(DATA TO EXAMINE)
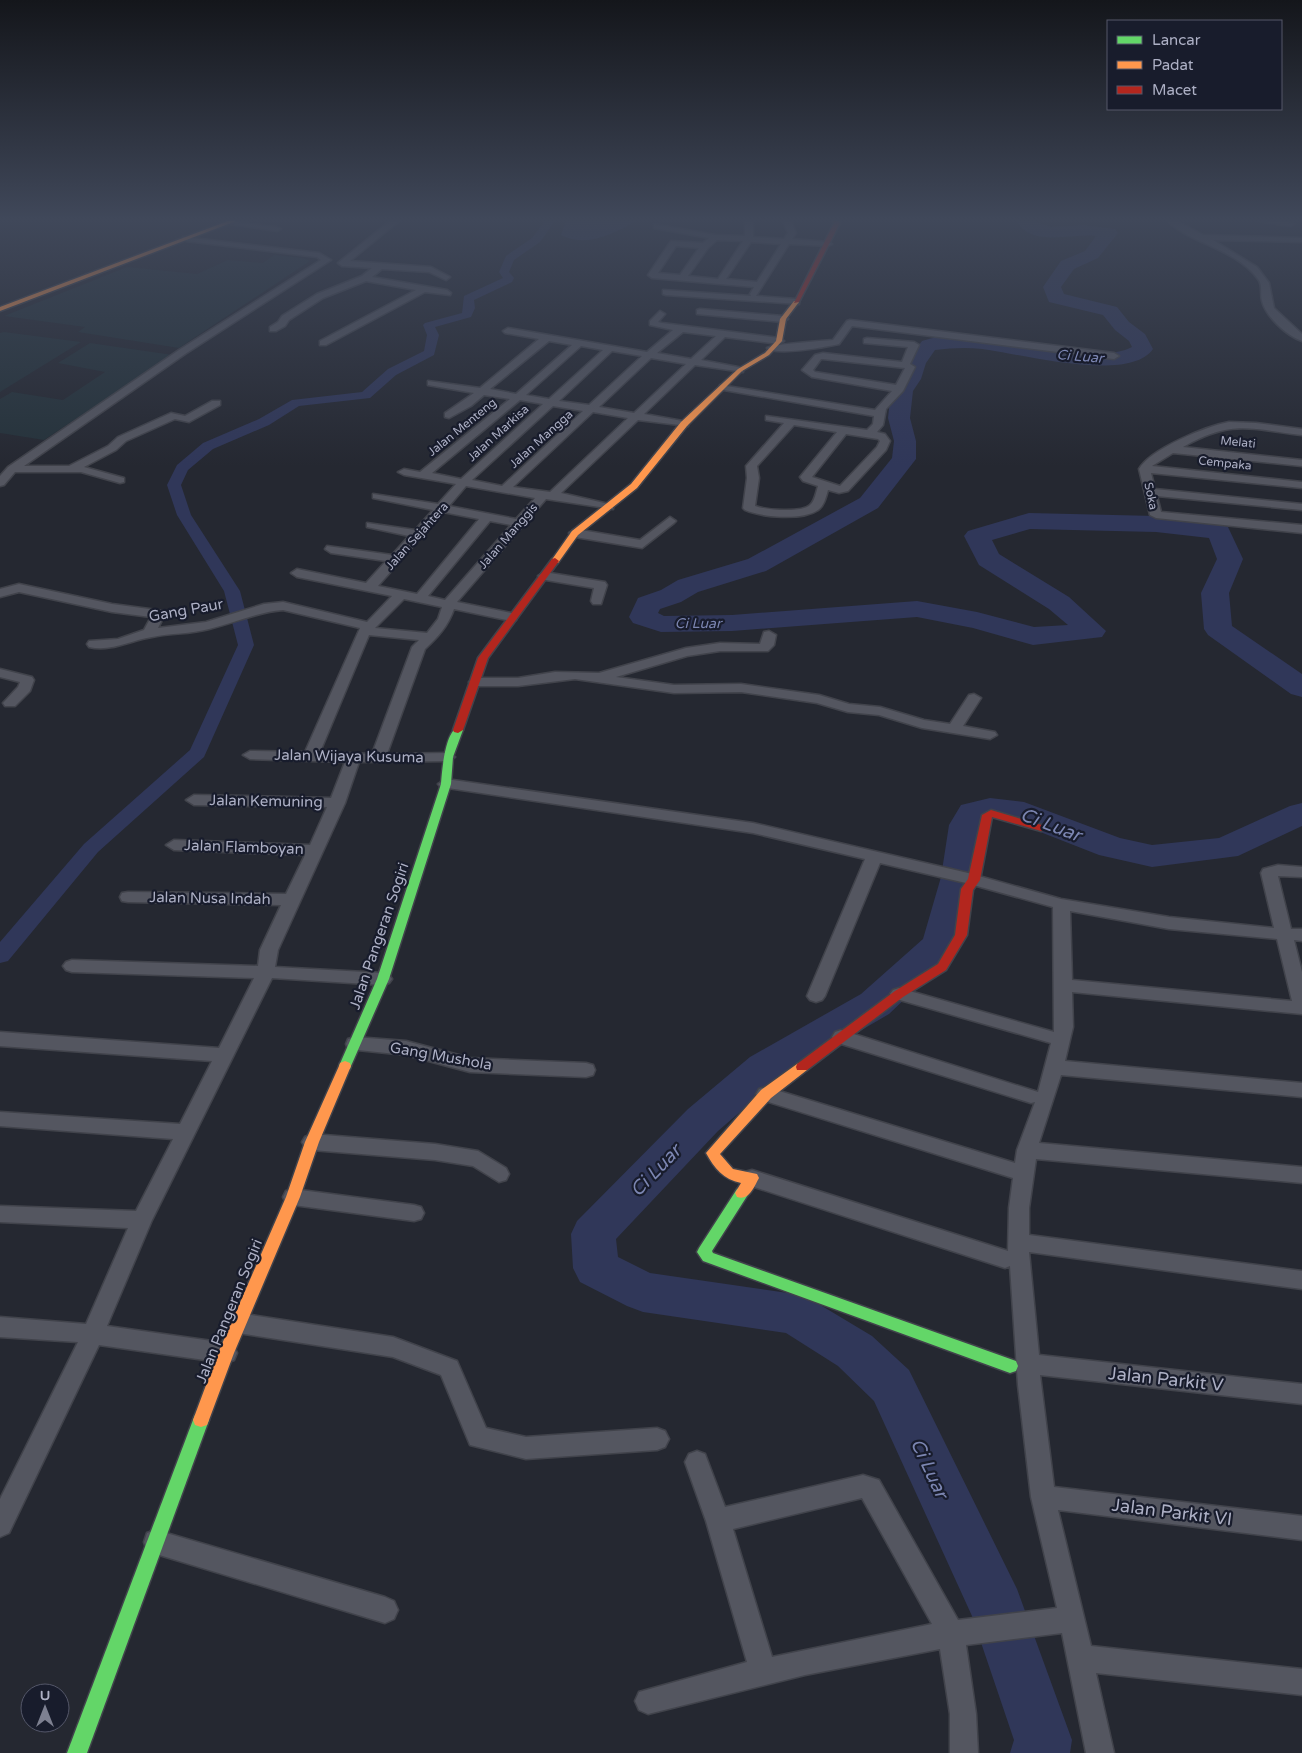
<svg xmlns="http://www.w3.org/2000/svg" width="1302" height="1753" viewBox="0 0 1302 1753" font-family="'Varela Round',sans-serif">
	<style>
		.green { fill: #25323a }
		.water { fill: #303759 }
		.lines { fill: none; stroke-linecap: round; stroke-linejoin: round }
		.stream { stroke: #303759; stroke-width: 8 }
		.canal { fill: #303759; fill-rule: evenodd }
		.river { fill: #303759; fill-rule: evenodd }
		.street-casing { stroke: #41434b; stroke-width: 3 }
		.fast-casing { stroke: #41434b; stroke-width: 3 }
		.slow-casing { stroke: #41434b; stroke-width: 3 }
		.jam-casing { stroke: #41434b; stroke-width: 3 }
		.street { fill: #545660; fill-rule: evenodd }
		.fast { fill: #63d668; fill-rule: evenodd }
		.slow { fill: #ff974d; fill-rule: evenodd }
		.jam { fill: #b3261e; fill-rule: evenodd }
		.labels { text-anchor: middle; stroke-width: 4.5; stroke-linejoin: round; paint-order: stroke }
		.far-street-label { font-size: 12px; fill: #adb0c5; stroke: #181c2c }
		.far-water-label { font-size: 14px; font-style: italic; fill: #7c86b2; stroke: #181c2c }
		.street-label { font-size: 15px; fill: #adb0c5; stroke: #181c2c }
		.near-street-label { font-size: 18px; fill: #adb0c5; stroke: #181c2c }
		.near-water-label { font-size: 19px; font-style: italic; fill: #7c86b2; stroke: #181c2c }
	</style>
	<rect width="100%" height="100%" fill="#252831"/>
	<!-- green -->
	<g class="green">
		<polygon points="274,255 303,258 310,261 179,348 78,332 85,327 4,316 127,267 197,274 228,260 263,263"/>
		<polygon points="4,332 81,342 0,392 0,333"/>
		<polygon points="90,343 173,355 44,440 0,433 0,399 12,392 63,400 105,372 58,363"/>
	</g>
	<!-- water -->
	<path class="water" d="M566,221H636C613,234 587,248 561,235Z"/>
	<g class="lines">
		<!-- stream -->
		<polyline class="stream" points="1043,1740 1053,1753"/>
		<!-- canal -->
		<polygon class="canal" points="545,221 555,221 540,242 514,260 509,272 514,278 512,282 474,300 475,308 471,317 435,327 439,335 434,355 396,375 370,398 299,406 269,425 213,449 188,470 181,485 191,515 240,591 254,645 204,757 98,852 8,961 0,963 0,942 84,844 190,750 238,645 224,591 177,515 167,485 177,465 203,443 259,419 292,400 362,392 388,369 424,351 427,335 423,325 425,323 462,313 464,296 503,278 499,272 506,256 532,238"/>
		<!-- river -->
		<g class="river">
			<path d="M1016,221H1034L1051,227L1084,225L1115,229L1118,233L1098,258L1074,269L1061,287L1064,294L1117,307L1129,322L1145,334L1153,349C1129,384 1018,353 982,349C966,347 951,348 935,350L926,363L921,379L913,391L910,418L916,441V459L878,508L766,571L698,592L681,602L660,609L658,613L664,616L732,615L917,601L977,612L1034,627L1068,625L1049,609L979,565L964,536L968,531L1029,513L1156,516L1219,524L1228,527L1243,559L1229,593L1232,626L1302,674V697L1291,694L1208,635L1204,629L1201,593L1217,559L1209,538L1156,532L1030,529L992,540L999,554L1069,597L1106,631L1102,637L1033,645L973,628L917,617L732,631L661,632L633,623L629,617L638,598L661,590L678,580L748,559L860,498L892,458L894,441L888,418L891,391L899,379L906,362L922,341C935,337 950,334 964,335C1009,337 1093,367 1132,347L1129,341L1115,330L1103,315L1049,302L1043,287L1061,261L1085,251L1096,236C1071,233 1033,248 1016,221Z"/>
			<polygon points="990,798 1024,802 1120,838 1152,845 1219,838 1290,806 1302,803 1302,826 1238,856 1152,867 1099,855 1007,819 986,819 983,825 977,877 958,944 953,953 889,1014 778,1079 718,1131 616,1239 618,1257 650,1273 795,1294 812,1300 872,1336 909,1370 1017,1589 1072,1740 1070,1753 1010,1753 1014,1740 972,1616 874,1401 838,1366 786,1333 643,1312 627,1306 580,1282 573,1268 571,1234 577,1221 688,1109 750,1057 861,994 923,939 941,877 949,825 961,805"/>
		</g>
		<!-- street casing -->
		<g class="street-casing">
			<g id="street">
				<polygon points="228,221 277,227 281,229 277,231 231,224"/>
				<polygon points="390,221 399,221 350,261 431,267 450,277 446,280 429,272 382,269 372,277 447,290 451,293 450,295 425,292 326,345 320,345 320,341 416,290 366,281 323,298 289,320 285,326 276,331 270,331 270,327 278,322 282,316 317,294 362,276 372,268 342,266 338,263"/>
				<path d="M745,221H753V237L784,239L788,233L783,221H791L796,233L792,239L828,242L832,244L828,246L789,244L756,296L796,299L799,300V304L666,295L663,294V290L751,296L750,294L754,287L652,278L648,275L671,241L703,243L709,238L654,228V224L715,235L745,236ZM717,240L743,241L718,279L688,276L708,248ZM751,242L781,244L757,282L726,279ZM676,246L699,248L680,275L658,273Z"/>
				<path d="M1167,221H1177L1203,235L1302,238V242L1213,240L1257,267L1269,283L1274,308L1302,334V341C1287,336 1266,317 1262,301C1260,293 1263,285 1258,279C1236,249 1192,244 1167,221Z"/>
				<polygon points="1258,221 1283,221 1294,224 1290,226"/>
				<polygon points="183,237 319,253 331,260 185,354 24,466 69,466 108,446 118,437 171,413 185,416 212,401 220,401 220,405 189,422 175,419 126,441 116,450 84,467 124,478 124,482 120,483 81,472 15,472 4,485 0,486 0,476 8,467 179,350 321,260 317,257 186,241 182,239"/>
				<polygon points="700,309 783,316 788,319 783,322 697,314 697,310"/>
				<path d="M660,311L665,314L658,322L662,323L779,338L784,341L779,344L725,337L701,360L743,368V372L695,365L644,414L688,422V426L638,420L561,493L613,505V509L546,499L457,602L516,614L517,617L516,620L511,621L454,609C448,626 438,637 425,649L387,754L448,753L455,757L448,761L359,762L345,803L278,950L275,967L383,973L389,975L392,979L389,983L383,985L272,978L152,1220L107,1326L226,1343L234,1346L237,1353L234,1360L226,1363L99,1345L9,1533L0,1537V1499L78,1342L0,1337V1317L86,1324L128,1228L0,1222V1206L136,1211L173,1139L0,1126V1112L180,1124L212,1061L0,1046V1032L219,1048L254,978L72,972L66,970L63,966L66,962L72,960L258,966L260,950L281,905L128,902L122,901L120,897L122,893L128,892L286,894L305,855L174,850L166,845L174,840L310,845L327,807L194,805L186,800L194,795L331,798L345,762L250,759L243,755L250,751L305,752L360,628L283,610C257,612 234,623 209,629C191,634 171,633 152,637C131,640 112,652 89,647L87,644L89,641L118,639L144,630L151,617L112,612L19,592L0,597V589L19,584L112,604L164,611L165,614L158,628L206,622L264,604L283,602L367,622L392,596L297,577L291,573L297,569L366,583L386,561L331,553L325,549L327,546L392,555L409,536L367,527V523L415,530L433,510L373,498V494L438,504L456,484L404,475L398,472L404,469L420,472L510,399L484,395L471,406L449,418L445,417V413L474,393L428,385V381L480,388L539,339L505,333L503,331L508,328L647,352L673,330L650,325V321ZM683,332L716,336L691,359L657,353ZM549,341L572,345L516,394L490,389ZM581,346L603,350L549,399L526,395ZM612,351L642,356L589,405L559,401ZM651,358L686,364L634,413L599,407ZM520,400L543,404L461,479L432,473ZM553,406L583,411L502,486L472,480ZM593,412L628,418L550,492L513,487ZM466,486L535,498L516,519L449,506ZM443,512L479,519L417,594L378,586ZM490,521L511,525L445,600L428,596ZM404,599L442,607L438,619L427,633L375,628ZM369,635L419,640L412,647L372,754L320,752Z"/>
				<path d="M850,320L1114,353L1119,356L1114,359L852,326L839,344C826,347 777,356 767,348C772,344 822,341 833,340L847,321Z"/>
				<path d="M867,338L914,342L919,345L910,364L915,367L903,391L886,409L883,425L877,432L885,434L890,441L886,450L848,491L839,493L828,490C826,497 824,506 818,510C802,521 761,517 745,510L743,508L747,478L746,466L784,423L766,420V416L867,430L873,424L874,416L724,390L720,389V385L875,410L892,391L812,377L802,370L815,355L823,353L902,362L908,347L864,343V339ZM821,359H823L905,368L896,385L815,372L813,370ZM794,425L837,432L800,477L803,481L818,486C816,492 815,501 810,505C801,513 766,510 755,506L759,478L757,466ZM846,434L878,439L880,441L877,447L840,486L812,477Z"/>
				<path d="M1229,422L1256,423L1302,429V435C1250,429 1232,419 1183,447L1302,460V466L1173,453L1152,466L1302,482V488L1151,473L1155,489L1302,504V510L1157,496L1161,512L1302,525V533L1156,518L1150,515L1139,469C1150,449 1207,426 1229,422Z"/>
				<polygon points="670,517 676,521 674,523 642,548 575,537 569,533 575,529 640,540"/>
				<polygon points="544,572 605,582 607,585 601,604 593,604 591,601 594,588 540,579 538,576"/>
				<polygon points="769,631 776,635 774,645 768,651 720,651 687,656 616,677 674,685 741,684 819,695 849,704 880,707 924,720 950,724 969,695 974,694 981,698 963,726 995,732 997,735 990,739 922,728 879,715 848,712 817,703 741,692 674,693 575,679 518,686 476,686 469,682 476,678 518,678 555,672 599,673 686,648 720,643 760,644 764,632"/>
				<polygon points="0,669 32,677 34,680 30,691 15,706 5,706 3,703 18,687 20,682 0,677"/>
				<path d="M446,779L753,823L968,873L1061,899L1169,917L1274,928L1261,873L1263,869L1278,865L1302,867V877L1278,876L1291,929H1302V941L1294,940L1302,972V1014L1072,992L1073,1027L1065,1061L1302,1083V1097L1061,1075L1039,1143L1302,1167V1183L1036,1159L1029,1208V1235L1302,1271V1289L1029,1252L1039,1355L1302,1384V1404L1040,1375L1054,1487L1302,1516V1540L1058,1510L1091,1646L1302,1669V1695L1096,1673L1114,1753H1086L1062,1633L966,1645L976,1714L978,1753H950V1714L940,1649L805,1675L648,1714L639,1710L635,1701L639,1692L747,1662L706,1521L685,1462L689,1454L697,1451L705,1454L725,1507L863,1475L879,1480L958,1620L1057,1608L1031,1497L1018,1385L1010,1266L1005,1268L745,1184L742,1178L745,1172L752,1170L1008,1251L1009,1208L1013,1178L759,1099L756,1094L759,1089L766,1087L1015,1163L1017,1150L1035,1102L1031,1103L835,1042L832,1037L835,1032L841,1030L1038,1092L1051,1043L893,998L890,994L893,990L899,988L1054,1032L1053,907L966,883L880,863L825,996L822,1000L816,1002L810,1000L807,996L865,859L753,833L441,787L438,784ZM1070,911L1169,929L1277,939L1292,1001L1072,980ZM862,1498L932,1624L772,1657L733,1529Z"/>
				<polygon points="355,1037 406,1041 470,1058 586,1063 593,1065 595,1070 593,1075 586,1077 470,1072 406,1055 348,1049 346,1044 348,1039"/>
				<polygon points="312,1134 435,1144 478,1151 506,1168 509,1174 506,1180 499,1182 473,1166 435,1160 312,1150 305,1147 302,1142 305,1137"/>
				<polygon points="293,1189 414,1205 421,1207 424,1213 421,1219 414,1221 293,1205 286,1203 283,1197 286,1191"/>
				<polygon points="238,1313 393,1337 457,1361 486,1428 526,1437 657,1428 665,1431 669,1439 665,1447 657,1450 526,1459 470,1445 441,1375 393,1357 238,1333 230,1330 227,1323 230,1316"/>
				<polygon points="156,1530 385,1597 394,1601 398,1610 394,1619 385,1623 156,1554 147,1551 144,1542 147,1533"/>
			</g>
		</g>
		<!-- fast casing -->
		<g class="fast-casing">
			<g id="fast">
				<path d="M458,727L463,730L453,757L451,784L389,979L351,1066L350,1069H340L339,1066L377,979L441,784C442,771 445,732 458,727Z"/>
				<polygon points="742,1187 747,1189 749,1193 712,1251 713,1253 1016,1361 1018,1366 1016,1371 1010,1373 703,1261 697,1252 699,1248 737,1189"/>
				<polygon points="201,1413 207,1415 209,1420 87,1753 67,1753 193,1420 195,1415"/>
			</g>
		</g>
		<!-- slow casing -->
		<g class="slow-casing">
			<g id="slow">
				<polygon points="228,221 236,221 0,311 0,307"/>
				<polygon points="794,301 799,302 786,319 782,341 769,355 742,371 687,426 637,488 578,535 558,563 552,563 551,561 572,531 631,484 681,422 738,369 765,353 776,341 780,319"/>
				<polygon points="345,1061 350,1063 351,1066 319,1142 300,1197 234,1353 209,1420 207,1425 201,1427 195,1425 193,1420 218,1353 286,1197 305,1142 339,1066 340,1063"/>
				<path d="M802,1062L807,1064L808,1067L807,1070L771,1098L720,1154L733,1169L757,1174L759,1178C754,1187 749,1201 737,1197L735,1193L741,1183C723,1179 715,1169 706,1153L761,1090L797,1064Z"/>
			</g>
		</g>
		<!-- jam casing -->
		<g class="jam-casing">
			<g id="jam">
				<polygon points="832,221 838,221 840,223 799,302 794,303 834,223"/>
				<polygon points="555,558 559,561 488,658 463,730 458,733 454,732 453,730 478,658 552,559"/>
				<polygon points="991,810 1045,826 1046,828 1041,831 992,817 980,880 973,890 967,935 946,970 903,997 807,1070 797,1070 796,1067 797,1064 895,991 938,964 955,935 961,889 968,879 982,815"/>
			</g>
		</g>
		<!-- street -->
		<use href="#street" class="street"/>
		<!-- fast -->
		<use href="#fast" class="fast"/>
		<!-- slow -->
		<use href="#slow" class="slow"/>
		<!-- jam -->
		<use href="#jam" class="jam"/>
	</g>
	<!-- sky -->
	<linearGradient id="sky" x2="0" y2="1"><stop stop-color="#14161b"/><stop offset="0.47" stop-color="#40485a"/><stop offset="1" stop-color="#40485a" stop-opacity="0"/></linearGradient>
	<rect width="1302" height="466" fill="url(#sky)"/>
	<g class="labels">
		<!-- far-street labels -->
		<g class="far-street-label">
			<text transform="translate(462 427) rotate(-39)" y="4">Jalan Menteng</text>
			<text transform="translate(498 433) rotate(-42)" y="4">Jalan Markisa</text>
			<text transform="translate(541 439) rotate(-42)" y="4">Jalan Mangga</text>
			<text transform="translate(1238 442) rotate(6)" y="4">Melati</text>
			<text transform="translate(1225 463) rotate(6)" y="4">Cempaka</text>
			<text transform="translate(1151 496) rotate(78)" y="4">Soka</text>
			<text transform="translate(417 536) rotate(-48)" y="4">Jalan Sejahtera</text>
			<text transform="translate(508 536) rotate(-49)" y="4">Jalan Manggis</text>
		</g>
		<!-- far-water labels -->
		<g class="far-water-label">
			<text transform="translate(1080 356) rotate(5)" y="5">Ci Luar</text>
			<text x="698" y="628">Ci Luar</text>
		</g>
		<!-- street labels -->
		<g class="street-label">
			<text transform="translate(186 610) rotate(-10)" y="5">Gang Paur</text>
			<text transform="translate(349 756) rotate(1)" y="5">Jalan Wijaya Kusuma</text>
			<text transform="translate(266 801) rotate(1)" y="5">Jalan Kemuning</text>
			<text transform="translate(244 847) rotate(2)" y="5">Jalan Flamboyan</text>
			<text transform="translate(210 898) rotate(1)" y="5">Jalan Nusa Indah</text>
			<text transform="translate(379 936) rotate(-71)" y="5">Jalan Pangeran Sogiri</text>
			<text transform="translate(441 1056) rotate(10)" y="5">Gang Mushola</text>
			<text transform="translate(229 1311) rotate(-68)" y="5">Jalan Pangeran Sogiri</text>
		</g>
		<!-- near-street labels -->
		<g class="near-street-label">
			<text transform="translate(1166 1379) rotate(6)" y="6">Jalan Parkit V</text>
			<text transform="translate(1172 1512) rotate(7)" y="6">Jalan Parkit VI</text>
		</g>
		<!-- near-water labels -->
		<g class="near-water-label">
			<text transform="translate(1051 824) rotate(21)" y="7">Ci Luar</text>
			<text transform="translate(655 1170) rotate(-46)" y="7">Ci Luar</text>
			<text transform="translate(930 1468) rotate(65)" y="7">Ci Luar</text>
		</g>
	</g>
	<!-- legend -->
	<rect x="1107" y="20" width="175" height="90" fill="#181c2c" stroke="#545769"/>
	<rect x="1117" y="36" width="25" height="8" fill="#63d668" stroke="#545769"/>
	<text x="1152" y="45" font-size="15" fill="#adb0c5">Lancar</text>
	<rect x="1117" y="61" width="25" height="8" fill="#ff974d" stroke="#545769"/>
	<text x="1152" y="70" font-size="15" fill="#adb0c5">Padat</text>
	<rect x="1117" y="86" width="25" height="8" fill="#b3261e" stroke="#545769"/>
	<text x="1152" y="95" font-size="15" fill="#adb0c5">Macet</text>
	<!-- north arrow -->
	<g transform="translate(45 1708)"><circle r="24" fill="#181c2c" stroke="#545769"/>
	<path d="M0-4L9 19L0 12L-9 19Z" fill="#7d8091"/>
	<text y="-8" font-size="14" font-weight="bold" text-anchor="middle" fill="#adb0c5">U</text>
	</g>
</svg>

(PROBLEM STATEMENT)
From the data above, count the lines where "anchor" occurs and give that figure and nothing else.

(RESPONSE FOR THIS EXERCISE)
2